George gaapte, die morgen waren ze al vroeg vertrokken. Met een gammel bootje waren hij en een paar vrienden de zee opgegaan en vervolgens hadden ze een eind geroeid. Niemand thuis wist waarschijnlijk waar ze naartoe waren, ze hadden dan ook nu op school moeten zitten. Bang waren ze niet, ze konden allemaal uitstekend zwemmen en de boot was nog niet lek. Hij keek naar de eindeloos-lijkende zee om hem heen, ook al zwom hij het liefst in meren en rivieren, de zee vond hij ook fijn. Al prikte het zout in zijn mond, en maakte het hem dorstig, het geruis en de mogelijkheid om te zwemmen maakte alles goed. Sean, èèn van zijn vrienden die mee was en nu aan de peddels zat, hield halt. "Dit is een goed plekkie." Zei hij.Ze stonden allemaal iets te snel op waardoor het kleine ding begon te schommelen. Snel gingen ze weer zitten. "Niet tegelijkertijd. Ik eerst, dan test ik meteen of hier iets is, en dan komen jullie." Zei George. Hij stond weer op en trok zijn shirt uit, daarna zijn schoenen en zijn broek. Nu stond hij alleen nog maar in zijn zwembroek, te wiebelen in het bootje.
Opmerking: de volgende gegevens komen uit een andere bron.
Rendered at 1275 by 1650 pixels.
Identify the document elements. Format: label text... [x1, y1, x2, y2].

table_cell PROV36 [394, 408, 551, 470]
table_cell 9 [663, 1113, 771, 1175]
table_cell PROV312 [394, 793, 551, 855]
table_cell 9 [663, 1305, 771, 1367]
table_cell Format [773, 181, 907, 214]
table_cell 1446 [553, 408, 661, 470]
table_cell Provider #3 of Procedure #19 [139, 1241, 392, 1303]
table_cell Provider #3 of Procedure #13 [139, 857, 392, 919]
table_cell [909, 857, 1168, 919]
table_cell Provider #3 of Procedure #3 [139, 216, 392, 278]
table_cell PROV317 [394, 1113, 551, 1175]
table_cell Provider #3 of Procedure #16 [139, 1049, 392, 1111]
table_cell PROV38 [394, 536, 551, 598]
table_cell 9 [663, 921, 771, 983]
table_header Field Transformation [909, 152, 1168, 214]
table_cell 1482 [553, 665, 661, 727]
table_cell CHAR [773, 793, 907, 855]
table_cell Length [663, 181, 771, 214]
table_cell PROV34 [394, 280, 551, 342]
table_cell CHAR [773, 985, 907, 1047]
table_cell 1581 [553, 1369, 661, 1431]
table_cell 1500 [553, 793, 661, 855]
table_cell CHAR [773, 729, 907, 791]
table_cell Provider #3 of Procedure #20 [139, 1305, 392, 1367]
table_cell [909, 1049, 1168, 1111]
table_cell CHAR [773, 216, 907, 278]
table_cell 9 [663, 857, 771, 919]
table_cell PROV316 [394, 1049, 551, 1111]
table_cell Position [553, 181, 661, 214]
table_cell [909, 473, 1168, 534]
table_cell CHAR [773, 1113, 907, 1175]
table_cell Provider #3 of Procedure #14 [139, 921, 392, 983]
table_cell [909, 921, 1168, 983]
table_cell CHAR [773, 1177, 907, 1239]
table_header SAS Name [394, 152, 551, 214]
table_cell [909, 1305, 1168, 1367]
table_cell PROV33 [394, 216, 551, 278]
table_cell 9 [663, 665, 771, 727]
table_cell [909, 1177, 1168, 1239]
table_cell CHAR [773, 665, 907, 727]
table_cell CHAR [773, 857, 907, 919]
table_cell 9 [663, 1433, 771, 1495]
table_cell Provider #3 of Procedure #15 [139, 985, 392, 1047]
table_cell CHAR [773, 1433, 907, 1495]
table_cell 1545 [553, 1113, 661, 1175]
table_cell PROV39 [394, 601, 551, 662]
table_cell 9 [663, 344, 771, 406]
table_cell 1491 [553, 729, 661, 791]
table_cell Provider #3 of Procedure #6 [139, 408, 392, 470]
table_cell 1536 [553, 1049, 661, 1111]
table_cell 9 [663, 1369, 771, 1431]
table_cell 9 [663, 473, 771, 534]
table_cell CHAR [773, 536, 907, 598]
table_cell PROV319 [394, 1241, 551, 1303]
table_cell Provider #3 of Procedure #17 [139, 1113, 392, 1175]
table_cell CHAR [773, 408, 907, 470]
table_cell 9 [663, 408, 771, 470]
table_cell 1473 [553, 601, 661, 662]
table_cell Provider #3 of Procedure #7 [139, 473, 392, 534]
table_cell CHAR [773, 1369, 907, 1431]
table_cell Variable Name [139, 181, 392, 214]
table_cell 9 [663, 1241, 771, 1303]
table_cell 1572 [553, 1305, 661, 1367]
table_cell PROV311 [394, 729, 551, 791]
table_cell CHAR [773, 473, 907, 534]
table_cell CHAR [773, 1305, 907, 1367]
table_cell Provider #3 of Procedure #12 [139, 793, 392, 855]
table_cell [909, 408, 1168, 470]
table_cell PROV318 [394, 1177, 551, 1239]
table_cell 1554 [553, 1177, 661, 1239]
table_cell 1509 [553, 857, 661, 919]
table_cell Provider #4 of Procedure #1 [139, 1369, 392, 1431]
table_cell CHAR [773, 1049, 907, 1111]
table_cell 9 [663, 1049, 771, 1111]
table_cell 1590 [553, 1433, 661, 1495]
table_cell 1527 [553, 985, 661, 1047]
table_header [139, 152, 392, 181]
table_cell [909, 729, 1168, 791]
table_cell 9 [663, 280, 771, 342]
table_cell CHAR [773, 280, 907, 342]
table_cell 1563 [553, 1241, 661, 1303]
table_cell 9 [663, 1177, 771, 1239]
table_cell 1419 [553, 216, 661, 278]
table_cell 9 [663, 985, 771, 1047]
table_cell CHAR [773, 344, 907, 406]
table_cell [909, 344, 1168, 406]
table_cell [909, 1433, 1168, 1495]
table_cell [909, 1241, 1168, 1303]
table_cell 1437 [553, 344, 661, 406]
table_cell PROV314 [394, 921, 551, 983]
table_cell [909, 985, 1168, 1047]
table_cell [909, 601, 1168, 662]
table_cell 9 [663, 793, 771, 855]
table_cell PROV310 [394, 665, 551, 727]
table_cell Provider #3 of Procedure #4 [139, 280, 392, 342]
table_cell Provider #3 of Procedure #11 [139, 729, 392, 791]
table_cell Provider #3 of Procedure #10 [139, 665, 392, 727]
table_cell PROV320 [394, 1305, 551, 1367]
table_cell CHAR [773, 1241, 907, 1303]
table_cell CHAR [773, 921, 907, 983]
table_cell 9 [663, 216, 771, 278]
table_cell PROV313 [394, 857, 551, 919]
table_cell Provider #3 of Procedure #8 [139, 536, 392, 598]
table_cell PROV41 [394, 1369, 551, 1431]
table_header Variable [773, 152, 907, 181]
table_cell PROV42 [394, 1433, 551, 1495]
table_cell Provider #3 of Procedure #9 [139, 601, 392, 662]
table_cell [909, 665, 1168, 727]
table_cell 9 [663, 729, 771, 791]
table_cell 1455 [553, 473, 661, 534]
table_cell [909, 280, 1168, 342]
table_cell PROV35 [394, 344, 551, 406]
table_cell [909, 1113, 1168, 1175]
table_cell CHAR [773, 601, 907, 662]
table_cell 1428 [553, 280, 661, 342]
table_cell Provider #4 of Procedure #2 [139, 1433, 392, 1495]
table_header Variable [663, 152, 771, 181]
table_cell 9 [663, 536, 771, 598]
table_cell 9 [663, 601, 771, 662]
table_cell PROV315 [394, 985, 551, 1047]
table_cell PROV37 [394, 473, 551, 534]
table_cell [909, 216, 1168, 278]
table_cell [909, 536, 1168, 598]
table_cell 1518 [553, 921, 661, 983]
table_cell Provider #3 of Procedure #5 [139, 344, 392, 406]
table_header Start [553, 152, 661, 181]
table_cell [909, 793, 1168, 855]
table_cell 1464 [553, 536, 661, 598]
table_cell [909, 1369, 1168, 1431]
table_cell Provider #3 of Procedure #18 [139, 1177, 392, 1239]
Hij dook met een mooie boog het water in, meteen naar de diepte. Hij opende zijn ogen, wat meteen begon te prikken, en zag dat de bodem nog zo'n twee meter onder hem was. Hij zwom zo snel als hij kon naar beneden en voelde de bodem. Net als wat hij had gehoopt voelde hij de schelpen van zeevruchten. Hij zwom weer omhoog en zoog weer lucht naar binnen. "Hier is heel veel!" Hij zwom terug naar het bootje en kreeg een keukenmesje en een mandje aangereikt. Al voordat zijn vrienden in het water waren was hij alweer ondergedoken.
Mandje na mandje kwam boven, ieder volgeladen met vruchten. De zon begon alweer te dalen toen Sean riep: "Meer gaat niet passen, we moeten terug!" Voorzichtig klommen de jongens weer aan boord, dit keer volgeladen met zeevruchten. "Dit gaat aardig wat winst maken!" riep iemand. Dollend vaarden ze terug naar de haven, George met een grote glimlach op zijn gezicht. Eindelijk was zijn moeder niet meer de enige die geld verdiende!